Semantic Scholar publishes an Open Research Corpus dataset, which currently contains metadata for around 20 million research papers published since 1991.

  1. Create a DigitalOcean droplet using a "one-click apps" image for Docker on Ubuntu (3GB RAM, $15/month) and attach a 200GB data volume ($20/month).
  2. SSH into the instance and start an Elasticsearch cluster running in Docker.

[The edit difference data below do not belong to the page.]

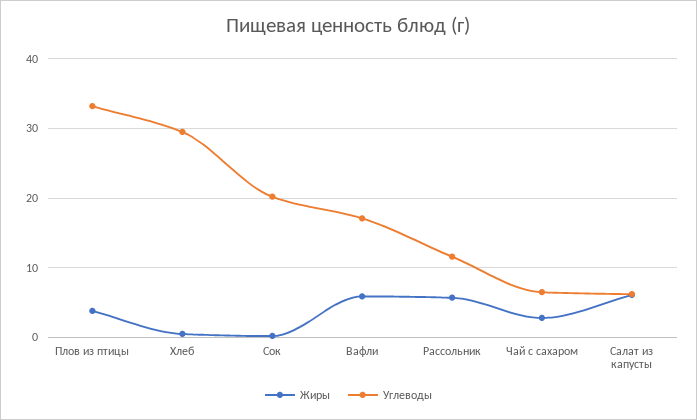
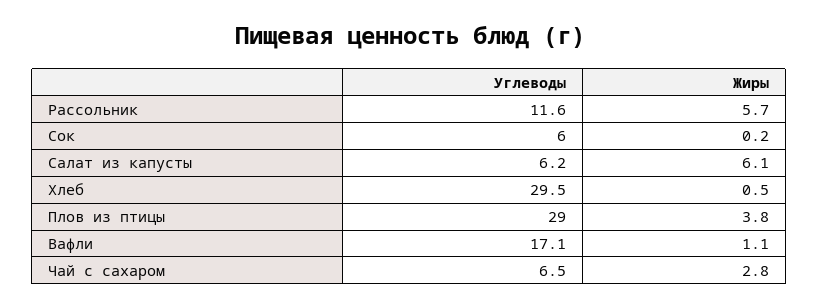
  {
    "Жиры": {
      "Плов из птицы": 3.8,
      "Хлеб": 0.5,
      "Сок": 0.2,
-     "Вафли": 6,
+     "Вафли": 1.1,
      "Рассольник": 5.7,
      "Чай с сахаром": 2.8,
      "Салат из капусты": 6.1
    },
    "Углеводы": {
-     "Плов из птицы": 33,
+     "Плов из птицы": 29,
      "Хлеб": 29.5,
-     "Сок": 20,
+     "Сок": 6,
      "Вафли": 17.1,
      "Рассольник": 11.6,
      "Чай с сахаром": 6.5,
      "Салат из капусты": 6.2
    }
  }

  3. Create a new index with a single shard: curl -XPUT 'http://localhost:9200/scholar' -H 'Content-Type: application/json' -d '{ "settings": { "index": { "number_of_shards": 1, "number_of_replicas": 0, "codec": "best_compression" } } }'
  4. Install esbulk: VERSION=0.4.8; curl -L https://github.com/miku/esbulk/releases/download/v${VERSION}/esbulk_${VERSION}_amd64.deb -o esbulk.deb && dpkg -i esbulk.deb && rm esbulk.deb
  5. Fetch, unzip and import the Open Research Corpus dataset (inside the zip archive is a license.txt file and a gzipped, newline-delimited JSON file): VERSION=2017-10-30; curl -L https://s3-us-west-2.amazonaws.com/ai2-s2-research-public/${VERSION}/papers-${VERSION}.zip -o papers.zip && unzip papers.zip && rm papers.zip && esbulk -index scholar -type paper -id id -verbose -z < papers-${VERSION}.json.gz && rm papers-${VERSION}.json.gz
  6. While importing, index statistics can be viewed at http://localhost:9200/scholar/_stats?pretty
  7. After indexing, optimise the Elasticsearch index by merging into a single segment: curl -XPOST 'http://localhost:9200/scholar/_forcemerge?max_num_segments=1'
  8. (recommended) Use ufw to prevent external access to the Elasticsearch service and put a web service (e.g. an Express app) in front of it, mapping routes to Elasticsearch queries.